Stephen heard Happy scrabbling around. He grabbed Eric's arm. “Stop! You're frightening Happy! Mrs. Rosson let me keep him over mid-term, she'll kill me if anything happens to him!”
Eric got that look on his face that meant Stephen was buggered. He lifted the cage over his head, too high for Stephen to see inside, and swung it back and forth. “So what's it worth to you?”
Stephen glanced towards the bank on his desk, a metal postbox that Nana had given him when he was five. He'd stopped putting money in when he realized that Eric was taking it. After Eric was nicked, he'd gathered the coins he'd stashed in various hiding places and dropped them one by one through the slot marked
LETTERS
. “I've got almost a pound.”
Eric's lips curled into a sneer. “Is that all the little rat's worth? Let's have a look.” Warning Stephen to stay back, he set the cage on the floor, kneeled in front, and stuck one hand inside. “Where are you, then, little rat face?”
“You can have my penknife,” Stephen said as Eric's fingers dug through the wood shavings where Happy liked to hide.

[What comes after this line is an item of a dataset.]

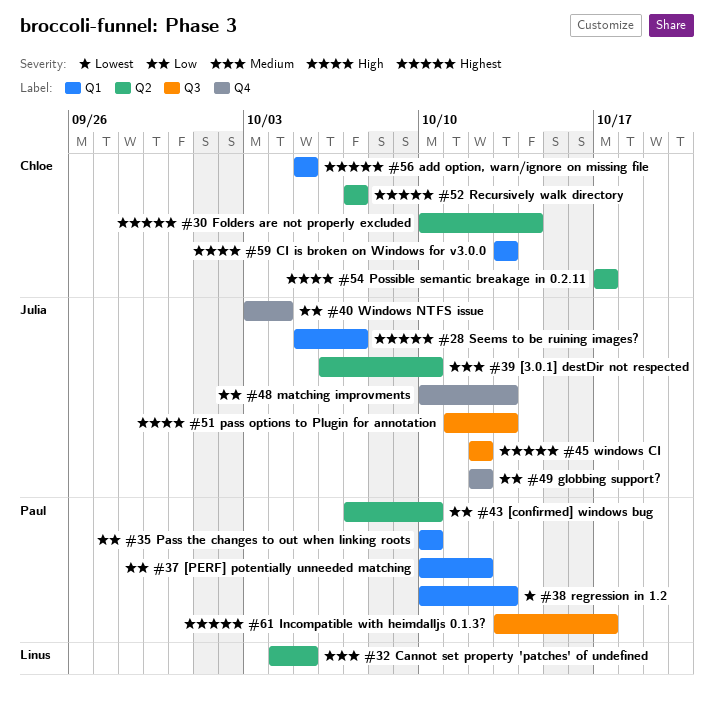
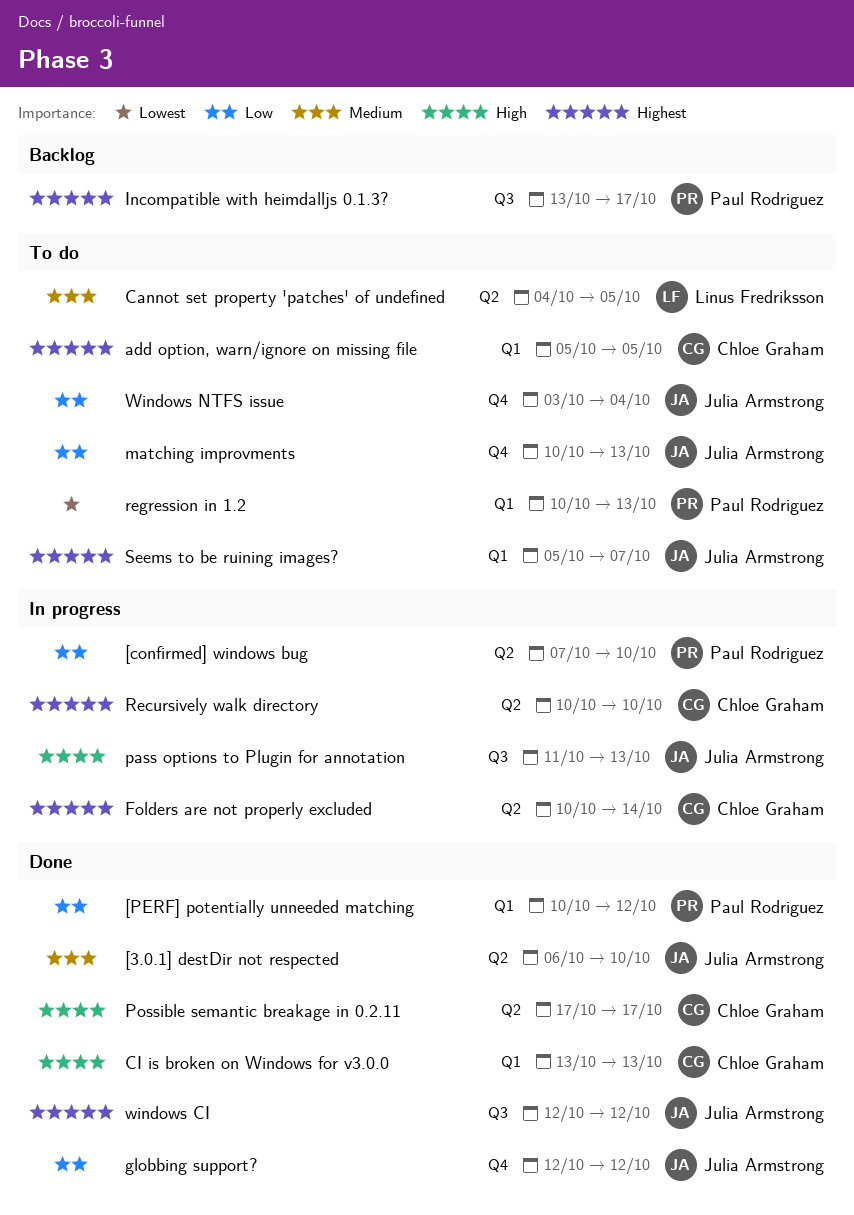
Pass the changes to out when linking roots: present -> none
Recursively walk directory, start: Oct 7 -> Oct 10
Recursively walk directory, due: Oct 7 -> Oct 10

“Why thank you!” Eric's hand closed around the trembling gerbil and he drew it from the cage. “Nothing like a penknife to jingle in your pocket along with a bit of change. It's not enough, though, is it, little rat face?” He looked up at Stephen.
“What else do you want?” Stephen cried. “You took my Walkman when yours broke, and that was all I had.”

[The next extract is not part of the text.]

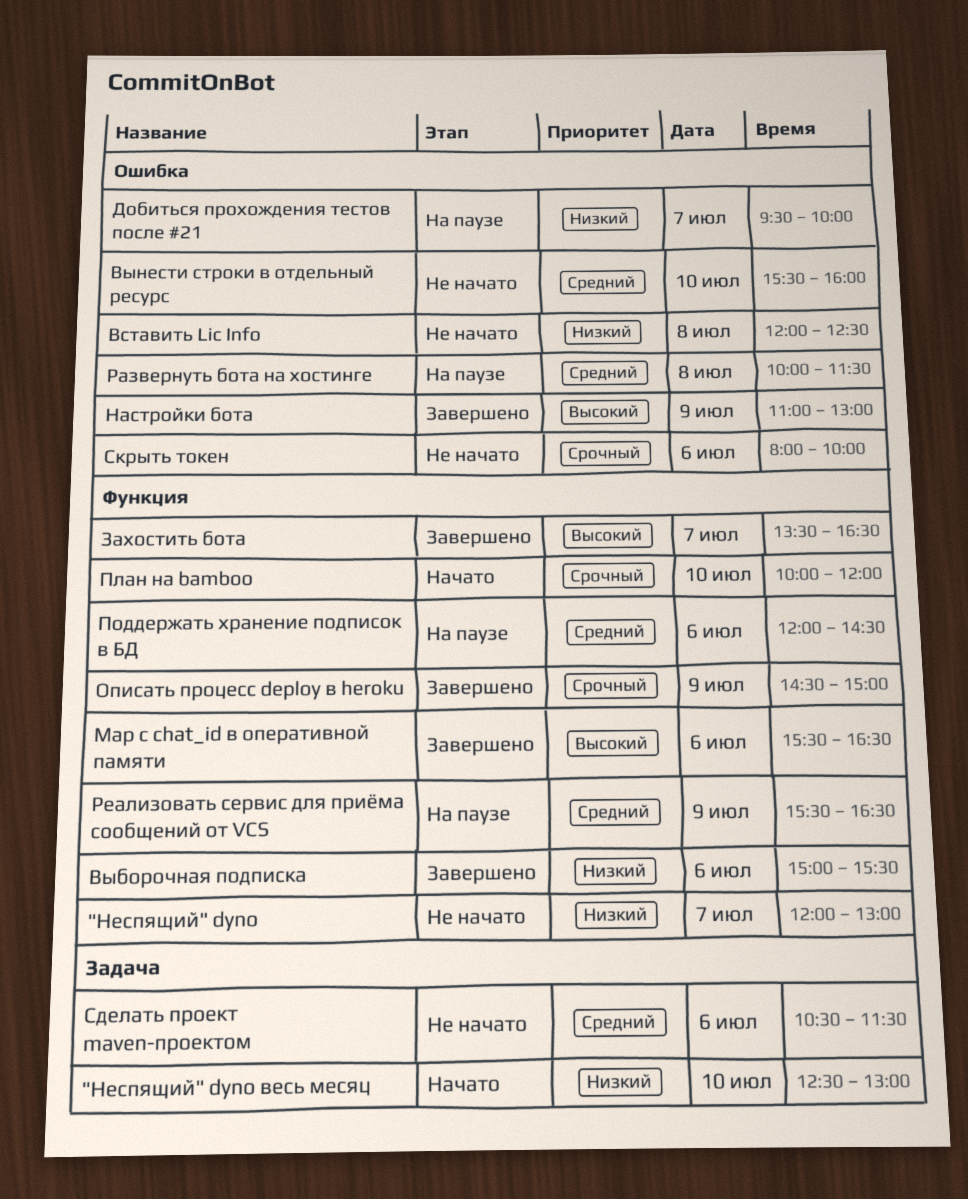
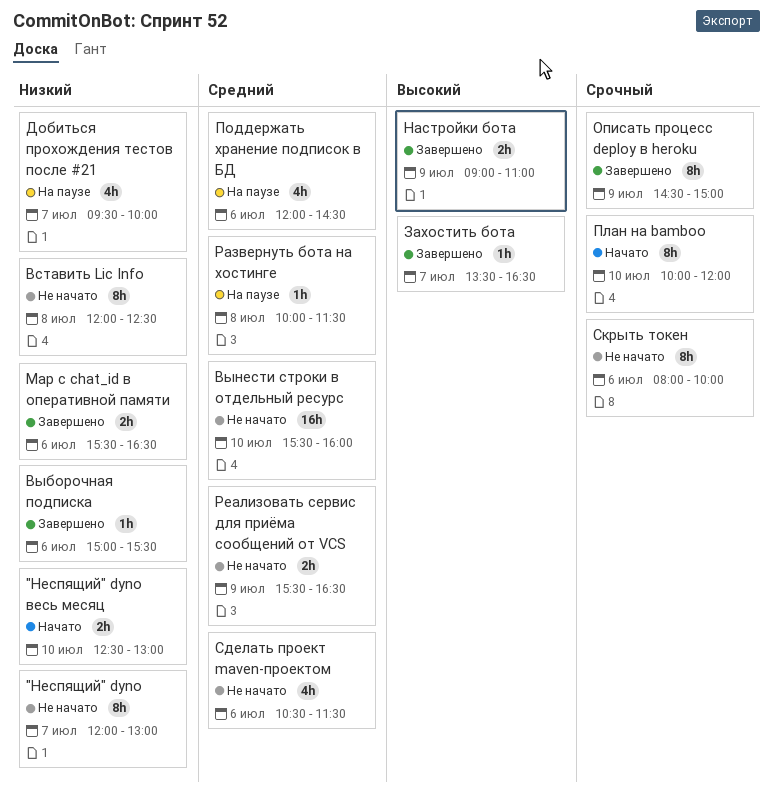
Map c chat_id в оперативной памяти, priority: Высокий -> Низкий
Настройки бота, begins: 11:00 -> 09:00
Настройки бота, ends: 13:00 -> 11:00
Реализовать сервис для приёма сообщений от VCS, status: На паузе -> Не начато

“What you have that I don't,” said Eric, “is freedom. I can't move without Clough's bloody sheepdog following me, and I can't even talk to my friends. Now does that seem fair? You wouldn't like it if you couldn't talk to your mates, would you?”
“That would be awful,” Stephen said, though truth to tell the only bloke he was mates with lived up in Tideswell. Their mums were friends, that's how they got to know each other. He didn't see much of his schoolmates; his mum didn't have time for that. “What do you want me to do?”
Eric took a folded piece of paper from his pocket. “See this? We're going to go out and leave it near the river for the Grand Master, the man I told you about. I've got a bit of food for him too, and a few of Dad's cigs.”